What the task requires:
Print all of the records below verbatim, omitting the pictures.

Source records:
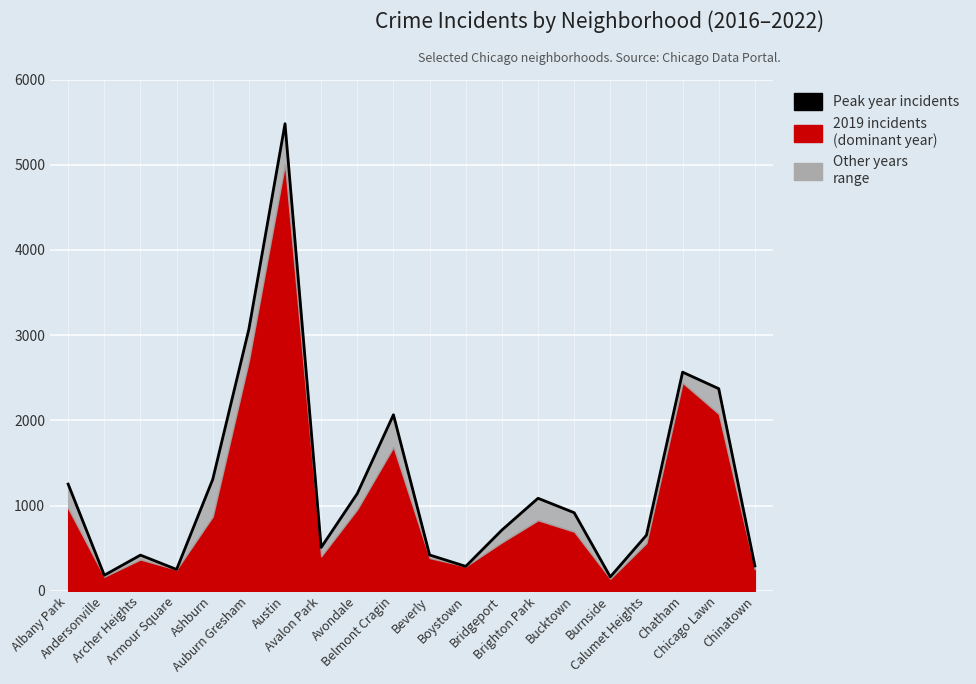

The chart shows a value of 183 at Andersonville. True or false?

True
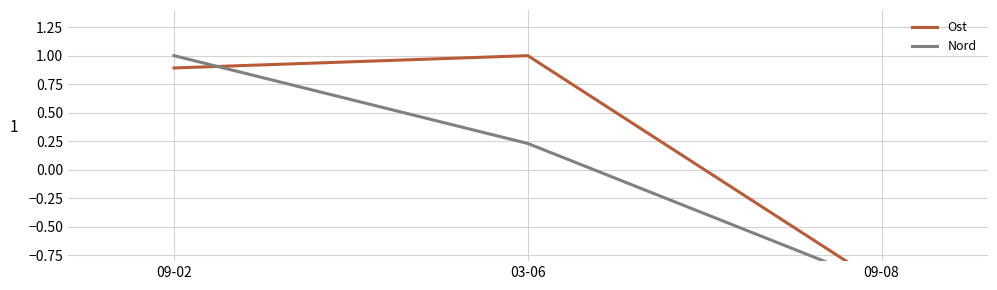

What is the total value across all series at 09-02?

1.9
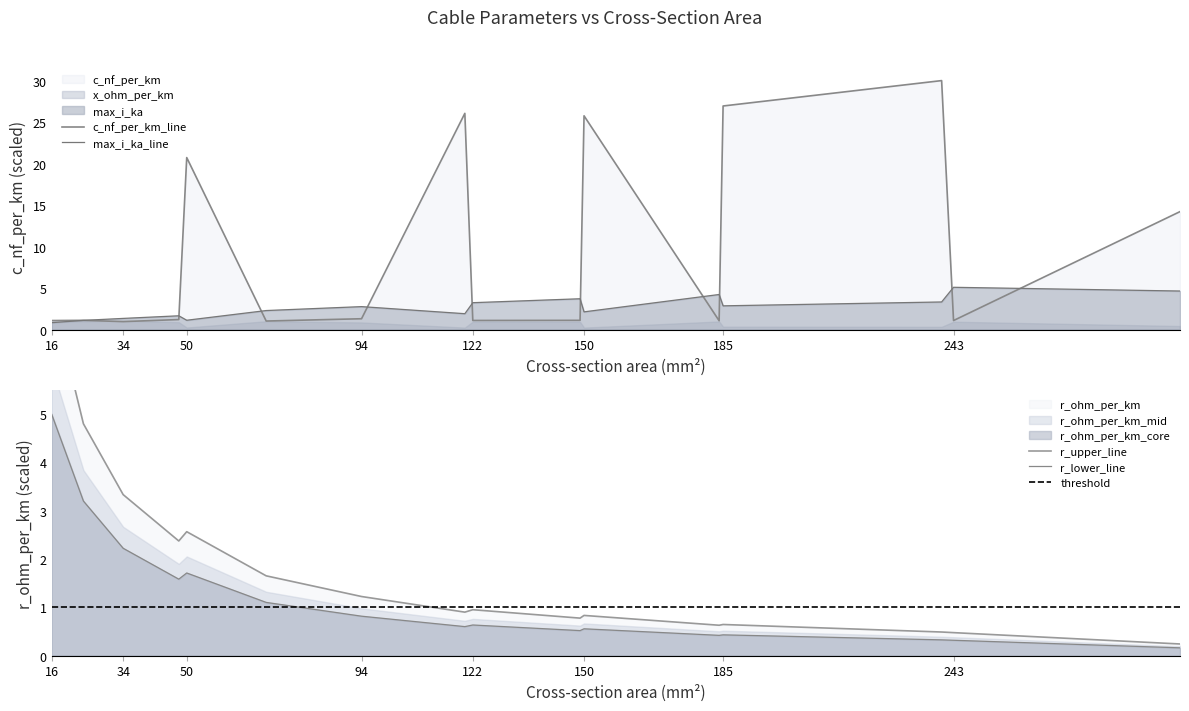

What is the difference between the max_i_ka values at 120 and 122?

1.3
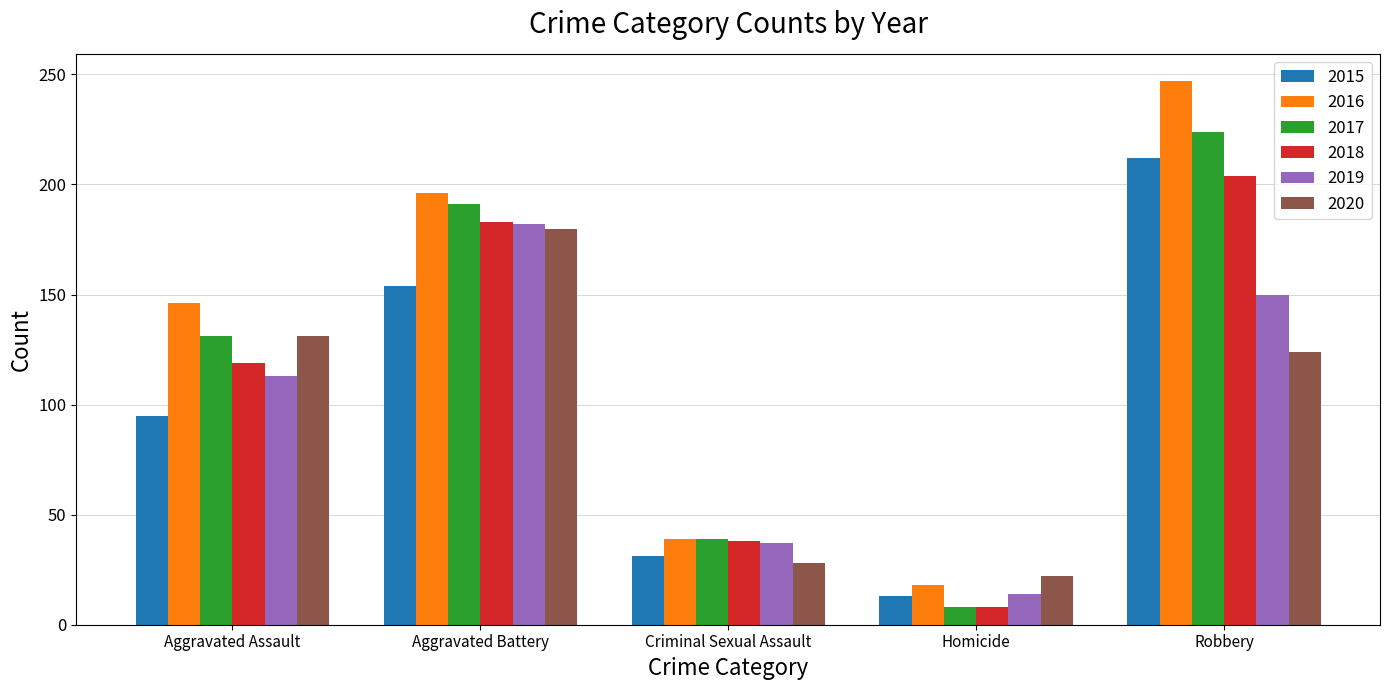

At which label is 2020 closest to 101?

Robbery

Exercise solution:
The chart shows a value of 183 at Andersonville. True or false?

True

What is the total value across all series at 09-02?

1.9

What is the difference between the max_i_ka values at 120 and 122?

1.3

At which label is 2020 closest to 101?

Robbery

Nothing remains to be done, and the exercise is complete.